There are multiple connections between the apoptotic and autophagic processes (21). In this study, we demonstrated that pre-treatment with CQ (to inhibit autophagy) prior to gemcitabine treatment shifted the p53 protein level and the Bax/Bcl-xL ratio in favor of promoting apoptosis. This indicates that gemcitabine-induced autophagy inhibits the apoptotic process to a certain extent, and that the inhibition of the induced autophagy may promote apoptosis, resulting in an improved efficacy of gemcitabine in TNBC cells. Our results also suggest that the inhibitory effect of autophagy on apoptosis is another mechanism behind autophagy-induced cytoprotection other than the basic cellular functions of autophagy in triple-negative MDA-MB-231 cells.
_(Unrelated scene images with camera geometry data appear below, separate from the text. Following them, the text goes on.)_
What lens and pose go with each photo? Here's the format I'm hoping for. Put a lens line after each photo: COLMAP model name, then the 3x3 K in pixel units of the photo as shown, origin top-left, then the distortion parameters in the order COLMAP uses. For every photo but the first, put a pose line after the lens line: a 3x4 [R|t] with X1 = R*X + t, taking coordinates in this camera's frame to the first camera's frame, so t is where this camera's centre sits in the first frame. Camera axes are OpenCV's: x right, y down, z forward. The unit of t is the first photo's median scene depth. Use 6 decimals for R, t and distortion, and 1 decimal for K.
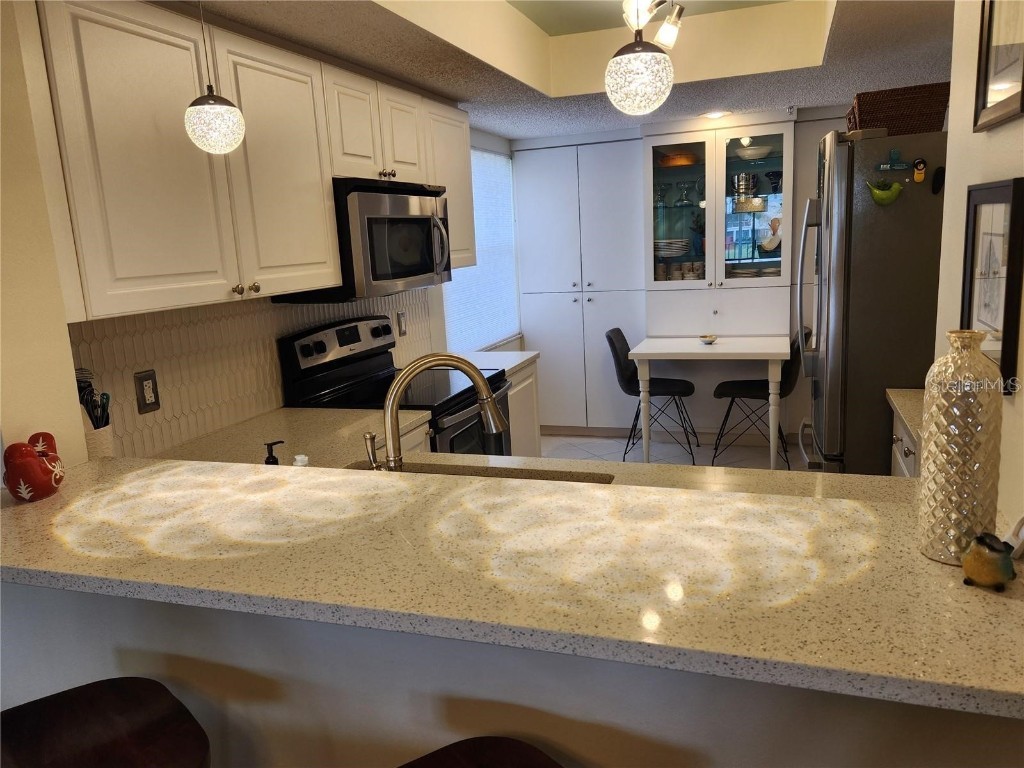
lens RADIAL K [[761.3, 0, 521.9], [0, 761.3, 381.0], [0, 0, 1]] dist [0.075257, -0.077237]
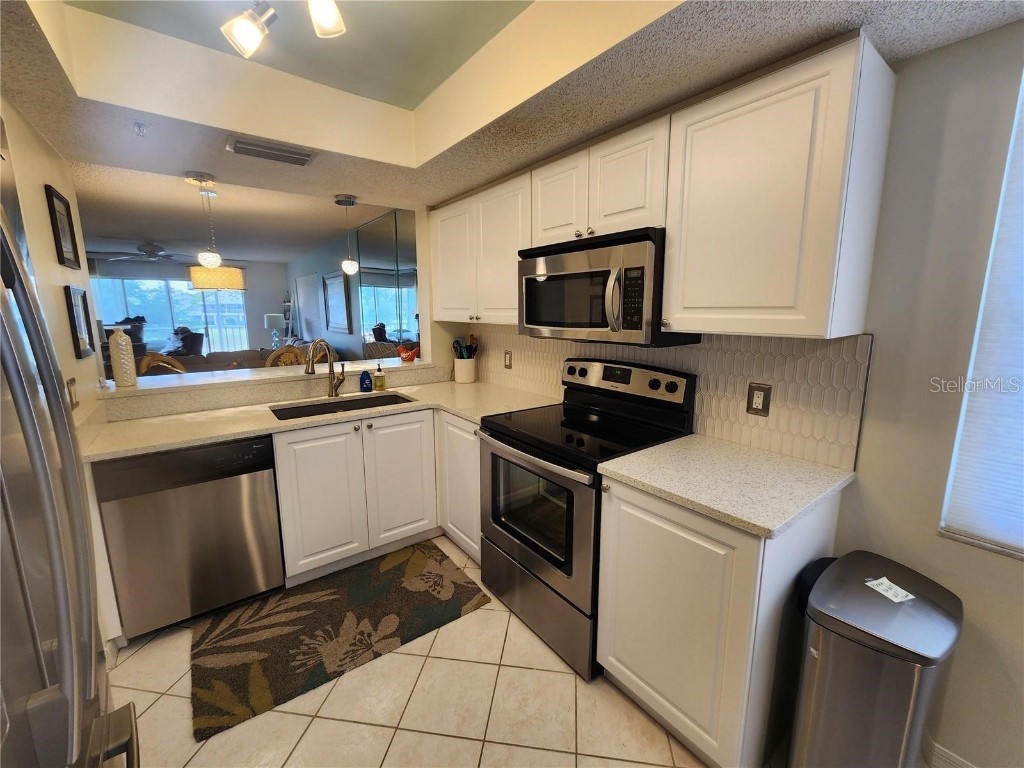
lens RADIAL K [[418.5, 0, 515.4], [0, 418.5, 379.6], [0, 0, 1]] dist [-0.003101, -0.000458]
pose [[-0.559178, 0.205794, -0.803100, 0.416080], [-0.112139, 0.941024, 0.319217, -0.267643], [0.821429, 0.268557, -0.503122, 1.350617]]
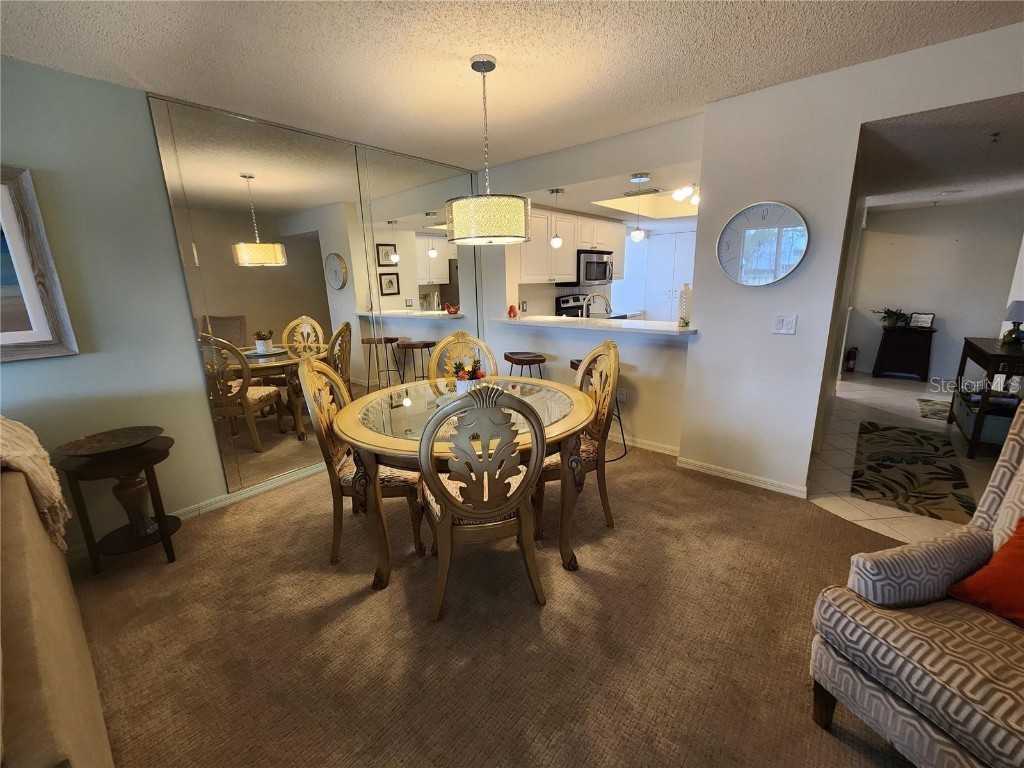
lens RADIAL K [[418.5, 0, 515.4], [0, 418.5, 379.6], [0, 0, 1]] dist [-0.003101, -0.000458]
pose [[0.932912, 0.117969, -0.340234, 0.170759], [-0.097072, 0.992227, 0.077867, 0.164447], [0.346775, -0.039616, 0.937111, -0.739334]]
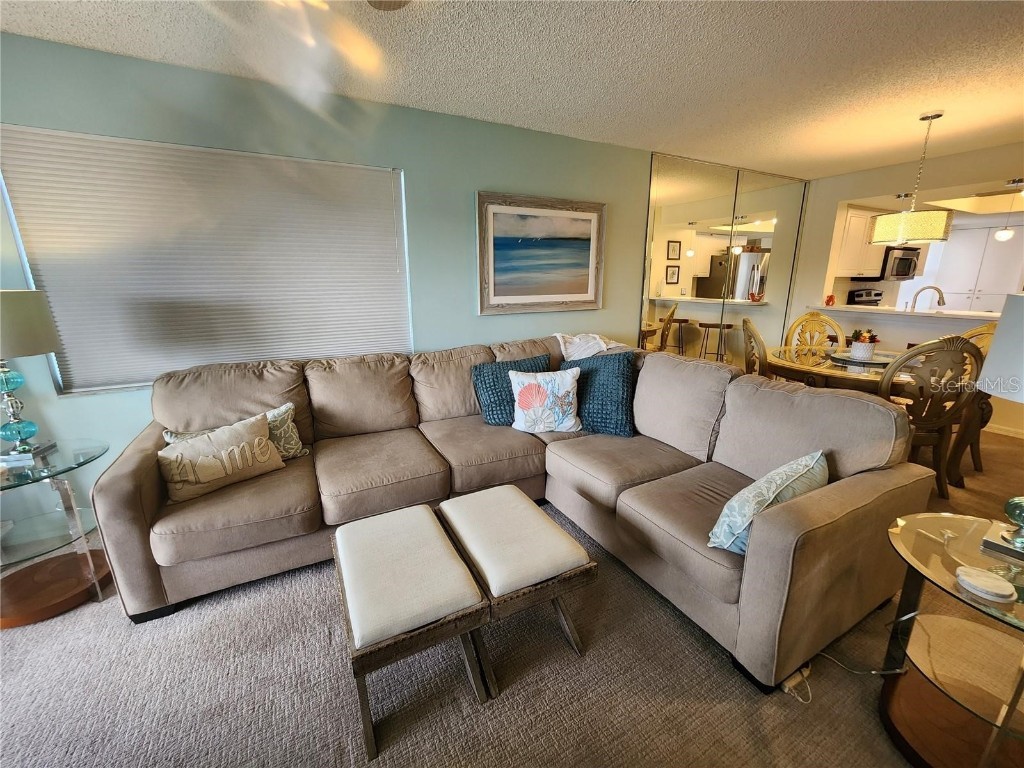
lens RADIAL K [[418.5, 0, 515.4], [0, 418.5, 379.6], [0, 0, 1]] dist [-0.003101, -0.000458]
pose [[0.729946, 0.221230, -0.646711, -0.097982], [-0.170602, 0.975194, 0.141040, 0.315818], [0.661871, 0.007379, 0.749581, -1.390185]]
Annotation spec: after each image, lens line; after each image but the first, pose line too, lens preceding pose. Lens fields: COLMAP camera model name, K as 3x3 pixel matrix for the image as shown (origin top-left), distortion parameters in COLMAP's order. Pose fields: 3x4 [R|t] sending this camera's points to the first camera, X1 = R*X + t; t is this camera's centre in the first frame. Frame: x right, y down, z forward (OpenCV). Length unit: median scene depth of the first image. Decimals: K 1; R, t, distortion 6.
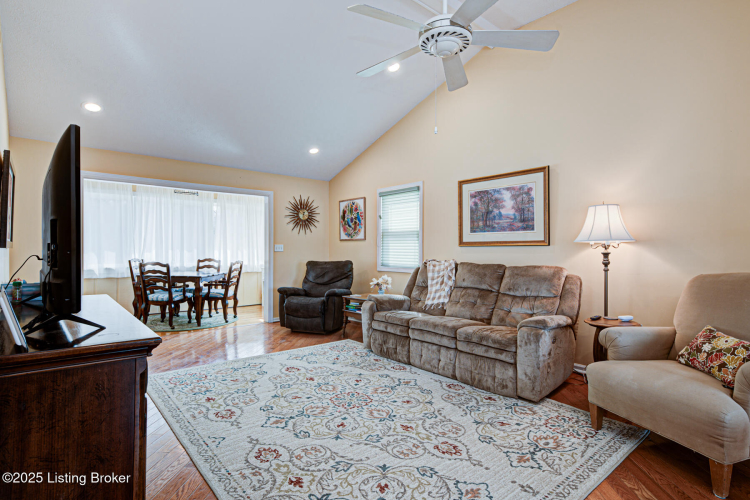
lens RADIAL K [[383.2, 0, 370.5], [0, 383.2, 250.0], [0, 0, 1]] dist [-0.001428, -0.000127]
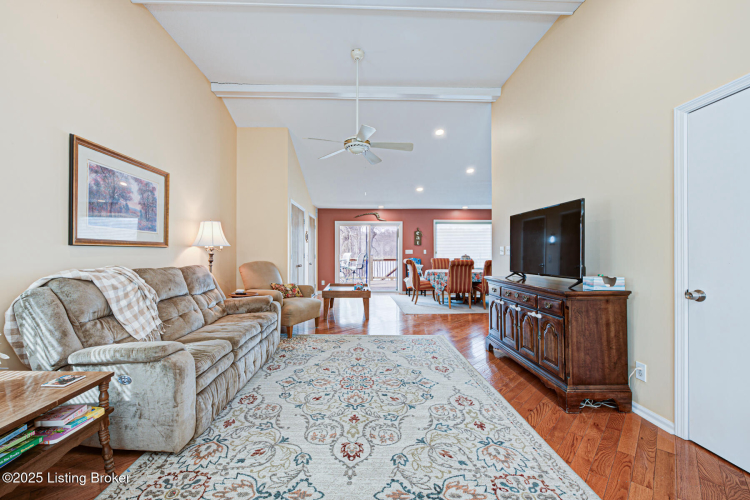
lens RADIAL K [[295.1, 0, 368.5], [0, 295.1, 250.8], [0, 0, 1]] dist [0.000049, 0.000037]
pose [[-0.766004, -0.001266, 0.642834, -0.532248], [-0.004883, 0.999981, -0.003849, -0.002027], [-0.642817, -0.006088, -0.765996, 1.363766]]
In conclusion, the present study clearly demonstrates that gemcitabine induces mTOR-independent autophagy in triple-negative MDA-MB-231 cells and suggests that gemcitabine-induced autophagy plays an active role in the refractory response of TNBC cells to gemcitabine. Our results also indicate that the downregulation of cellular apoptotic levels by autophagy constitutes another mechanism responsible for autophagy-induced cytoprotection in gemcitabine-exposed TNBC cells. Thus, the combination of an autophagic inhibitor with gemcitabine may be a promising approach to promote greater therapeutic efficacy in patients with TNBC. However, more preclinical trials are required to further determine the positive effects of autophagic inhibitors on gemcitabine treatment in patients with TNBC.
We gratefully acknowledge the help of Professor Wang Xiaojian (The Institute of Molecular Immunology, Zhejiang University, Hangzhou, China) for kindly providing the reagents.